Matt Quinn and Jeff Poleon met while slinging vegan pizzas together at Blackbird Pizza, and began to brainstorm what other kinds of vegan foods the city was missing. The answer seemed obvious. “Philadelphia has every other kind of vegan food, but not doughnuts!” says Poleon. “New York has Dun-Well, L.A. has Donut Friend, and we thought, ‘Why doesn’t Philly have a place like that?’” In March of 2014, they opened as a wholesale business, quickly amassed coffee shop accounts, and currently crank out up to 60 dozen doughnuts a day.
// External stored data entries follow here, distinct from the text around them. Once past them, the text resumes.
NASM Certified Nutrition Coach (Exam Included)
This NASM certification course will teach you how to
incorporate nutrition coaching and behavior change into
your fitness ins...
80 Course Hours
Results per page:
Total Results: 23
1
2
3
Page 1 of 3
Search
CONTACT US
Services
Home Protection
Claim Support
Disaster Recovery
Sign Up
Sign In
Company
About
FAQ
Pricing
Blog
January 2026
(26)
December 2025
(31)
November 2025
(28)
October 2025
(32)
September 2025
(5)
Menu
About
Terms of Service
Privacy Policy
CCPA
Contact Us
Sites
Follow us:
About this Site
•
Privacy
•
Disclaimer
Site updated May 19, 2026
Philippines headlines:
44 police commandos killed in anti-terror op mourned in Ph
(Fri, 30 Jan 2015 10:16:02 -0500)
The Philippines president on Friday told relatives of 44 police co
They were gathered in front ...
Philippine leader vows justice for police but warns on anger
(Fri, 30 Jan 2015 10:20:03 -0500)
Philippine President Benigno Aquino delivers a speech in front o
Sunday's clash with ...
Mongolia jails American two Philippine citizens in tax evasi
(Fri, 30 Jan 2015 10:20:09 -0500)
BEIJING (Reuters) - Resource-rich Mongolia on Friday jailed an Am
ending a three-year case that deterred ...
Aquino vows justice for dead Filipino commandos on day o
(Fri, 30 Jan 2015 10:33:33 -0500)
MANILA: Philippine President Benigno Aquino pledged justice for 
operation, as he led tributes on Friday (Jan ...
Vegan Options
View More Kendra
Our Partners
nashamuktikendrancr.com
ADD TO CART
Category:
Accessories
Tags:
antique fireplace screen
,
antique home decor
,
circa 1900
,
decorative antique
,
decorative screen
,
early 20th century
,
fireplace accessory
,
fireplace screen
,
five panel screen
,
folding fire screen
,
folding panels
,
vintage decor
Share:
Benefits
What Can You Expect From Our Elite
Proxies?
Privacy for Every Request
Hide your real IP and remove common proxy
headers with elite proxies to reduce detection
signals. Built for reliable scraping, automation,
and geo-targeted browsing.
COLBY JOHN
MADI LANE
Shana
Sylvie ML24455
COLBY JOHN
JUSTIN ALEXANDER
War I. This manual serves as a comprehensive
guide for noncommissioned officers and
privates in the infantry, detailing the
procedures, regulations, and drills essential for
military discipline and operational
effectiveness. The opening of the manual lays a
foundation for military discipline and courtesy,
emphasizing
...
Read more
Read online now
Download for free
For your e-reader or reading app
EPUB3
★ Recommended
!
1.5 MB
Soon after the new year, Dottie’s will opena storefront in West Philly, adjacent to its commercial kitchen—part of a larger goal to become a small local chain. The space will hold 10 tables and sell uniquely flavored doughnuts (e.g. matcha pistachio and cherry-cola), bagels from neighbor Four Worlds Bakery, plus some new additions: jelly-filled doughnuts, apple fritters and fresh-made “dots” (doughnut holes) tossed in flavored sugars. On the coffee front, Elixr Coffee will be on drip and espresso, and single-origin pour overs from a rotating roster of local roasters will be available. The shop’s aesthetic is clean and modern, but Poleon assures there will be playful touches, too. “We’re not stuffy at all,” he says. “We still love the image of Homer Simpson eating his doughnuts.”  

Philly Style Bagels
1451 E. Columbia Avenue
phillystylebagels.com

After wowing crowds of early risers
at their Saturday pop-ups at Pizzeria Beddia, bagel-obsessed duo Collin Shapiro and Jonathon Zilber are on the verge of opening a brick-and-mortar location to call their own. A combination of loans and a successful Indiegogo campaign secured them the space (at the corner of Columbia and Sepviva, right on Palmer Park in Fishtown) and a righteous oven (the Montague Hearth Bake 25P-2, or as they call it, “our life force”). The small takeout-only joint will channel a classic bagel shop vibe. “We aren’t sandwich renegades,” says Shapiro. “We want to put all the excitement into the bagels themselves.”

Their signature Yards beer-boiled bagels will pair with familiar breakfast and lunch fillings—cream cheese, lox, eggs and bacon, and chicken salad—as well as vegan spreads, and locally sourced veggies. Coffee from Counter Culture will round out the menu, and they hope to soon add other carb-y delights, like babka and challah.